To say Swedish defenseman Adam Larsson
was excited when he learned a deal had been finalized with New Jersey Devils
General Manager Lou Lamoriello would be a bit of an understatement.
"He said it was the happiest day of his life," Larsson's Swedish agent, Claes Elefalk, told NHL.com. "He said to me, 'I've never been happier than this moment,' so he's flying right now in his mind."
It was Elefalk and Larsson's U.S.-based agent, J.P. Barry, who worked out the details of the three-year, entry-level contract that was finalized by Lamoriello on Thursday night and made public Friday afternoon.
The deal was consummated one day before the July 15 deadline for NHL teams to sign those European players still under contract overseas. Larsson had one more year left on a deal with his Swedish Elite League team, Skelleftea.
"We started the talks and negotiations right after the draft (on June 26) and have been speaking with each other up until the deadline," Elefalk said. "The negotiations were held in a professional manner as always with Lou Lamoriello, but we had our opinions about the contract and how we suggested it would be designed. So it has taken quite a time, but we're here now and everyone has agreed and Adam is very happy."
The stumbling block throughout the talks was the fact there were no performance-incentive bonuses included in the contract.

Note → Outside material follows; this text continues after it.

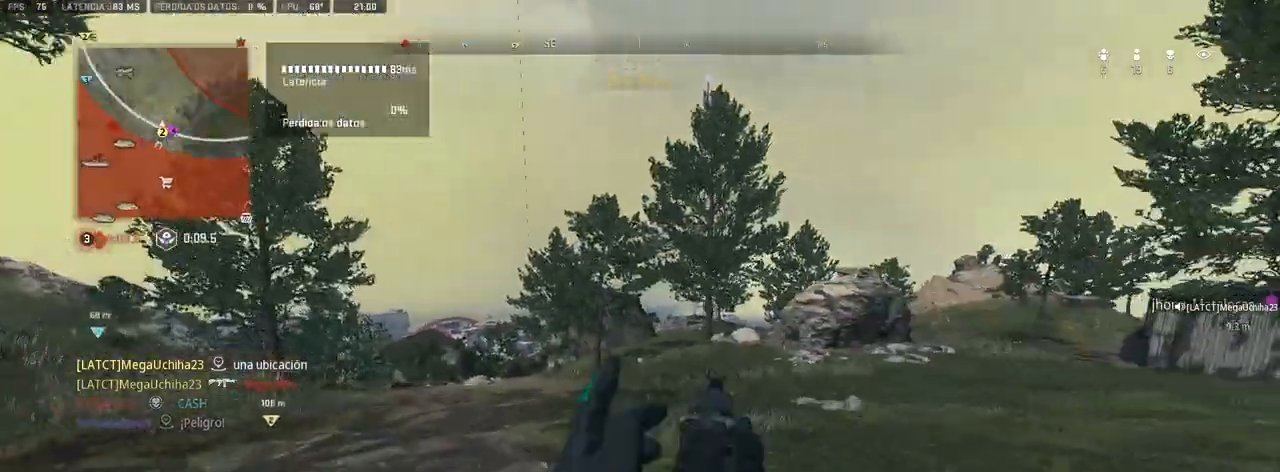
{"buttons": [], "left_stick": "up-right", "right_stick": "right", "events": [[467, "left_stick", "up-right"], [483, "right_stick", "right"]]}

"I think Adam is a pro and I don't think having individual bonuses necessarily would have changed the way he approached his day-to-day affairs," Barry said. "But Adam understood the situation and the Devils' philosophy as a team. We had a lot of discussions about it, but he wanted to start his career."
Lamoriello has never signed a player to a contract that included performance-based royalties. While that's something both agents fought for, Lamoriello wasn't about to change his philosophy.
"It's our philosophy running up against Lou's 20-year track record of not providing individual performance bonuses," Barry said. "Lou listened … I've been negotiating with him for almost 15 years so we have a good relationship. But it came down to the fact he respectfully declined. He wasn't going to do individual bonuses because he felt it would ruin the room. So we had to advise our client at that time that he had a choice to sign now and get his career going or opt to resume this discussion next year, go home and continue his contract in Skelleftea."
Said Elefalk: "At the end of the day, Adam knows the bonus money is the business part of it. He's accepted this policy of the Devils and is focused to play."
Elefalk said it isn't often you find a European player of Larsson's age so willing and determined to make it big in the NHL in his draft year.
"There's an ongoing debate in Sweden about this," he said. "Many people, not necessarily the teams who want to keep them, but people in Sweden say you are better off if you mature in Sweden first and then when you peak, come over and play in NHL from Day 1 instead of going through the AHL. Others believe it doesn't matter and still others say if you want to be an NHL player, you better learn the game as early as possible in North America.
"It's differing opinions but Victor Hedman
signed immediately (with the Tampa Bay Lightning
) after the draft and went over. That was early, so Adam Larsson
could also be one of the youngest Swedes to play in the NHL."
Hedman, who also played in the Swedish Elitserien before being taken No. 2 by the Lightning in 2009, was rated No. 1 on NHL Central Scouting's list of European skaters entering the draft -- just like Larsson was.
"We are very thrilled for him and also excited about his own excitement about this whole thing," Elefalk said. "At his young age, it's rare that Swedes, and Europeans for that matter, sign at this early stage with the intent to immediately hop aboard and play in North America.
"Yes, it happens that players sign in the same summer they get drafted from Europe, but normally they kind of allow one year before they playing. But Adam wants to step in and play right away and I'm excited about that."
Larsson may not have as solid a grasp of the English language as Hedman did in his draft year, but he certainly oozes the same confidence and swagger of his fellow countryman. The youngest player on his team, he had 9 points and 41 penalty minutes in 37 regular-season games with Skelleftea this season and chipped in 4 assists and 12 penalty minutes in 17 playoff games. He also had a goal and 4 points in six games in the world junior championship in Buffalo, N.Y., in January.
"When you're this young and want to come over and play, already, that's determination," Elefalk said. "Back in early spring, way before he knew where he would be drafted and by whom, Adam said, 'Claus, I really feel I want to test my skills and challenge the NHL next year.' This has been something in his head for a long time, it wasn't just an idea this summer."